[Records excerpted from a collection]

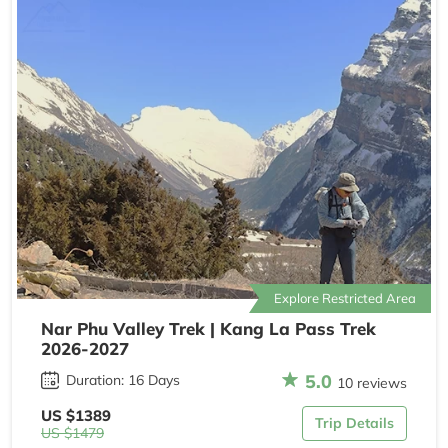
Explore Restricted Area
Nar Phu Valley Trek | Kang La Pass Trek
2026-2027
5.0
Duration: 16 Days
10 reviews
US $1389
Trip Details
US $1479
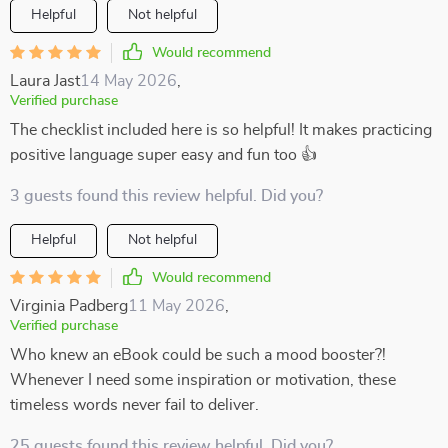
Helpful
Not helpful
Would recommend
Laura Jast
14 May 2026
,
Verified purchase
The checklist included here is so helpful! It makes practicing
positive language super easy and fun too 👍
3 guests found this review helpful. Did you?
Helpful
Not helpful
Would recommend
Virginia Padberg
11 May 2026
,
Verified purchase
Who knew an eBook could be such a mood booster?!
Whenever I need some inspiration or motivation, these
timeless words never fail to deliver.
25 guests found this review helpful. Did you?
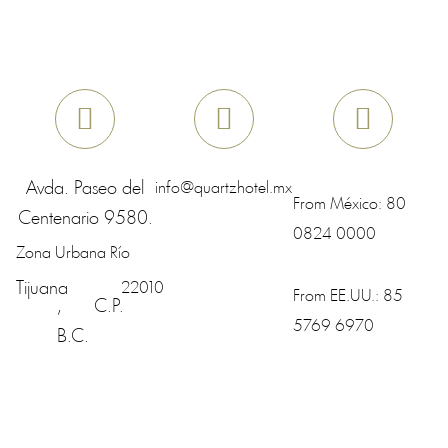
Avda. Paseo del
info@quartzhotel.mx
From México:
80
Centenario 9580.
0824 0000
Zona Urbana Río
Tijuana
22010
From EE.UU.:
85
,
C.P.
5769 6970
B.C.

Task prompt: Retype the records above line for line and exactly, omitting their pictures.

Reply to the exercise:
Explore Restricted Area
Nar Phu Valley Trek | Kang La Pass Trek
2026-2027
5.0
Duration: 16 Days
10 reviews
US $1389
Trip Details
US $1479
Helpful
Not helpful
Would recommend
Laura Jast
14 May 2026
,
Verified purchase
The checklist included here is so helpful! It makes practicing
positive language super easy and fun too 👍
3 guests found this review helpful. Did you?
Helpful
Not helpful
Would recommend
Virginia Padberg
11 May 2026
,
Verified purchase
Who knew an eBook could be such a mood booster?!
Whenever I need some inspiration or motivation, these
timeless words never fail to deliver.
25 guests found this review helpful. Did you?
Avda. Paseo del
info@quartzhotel.mx
From México:
80
Centenario 9580.
0824 0000
Zona Urbana Río
Tijuana
22010
From EE.UU.:
85
,
C.P.
5769 6970
B.C.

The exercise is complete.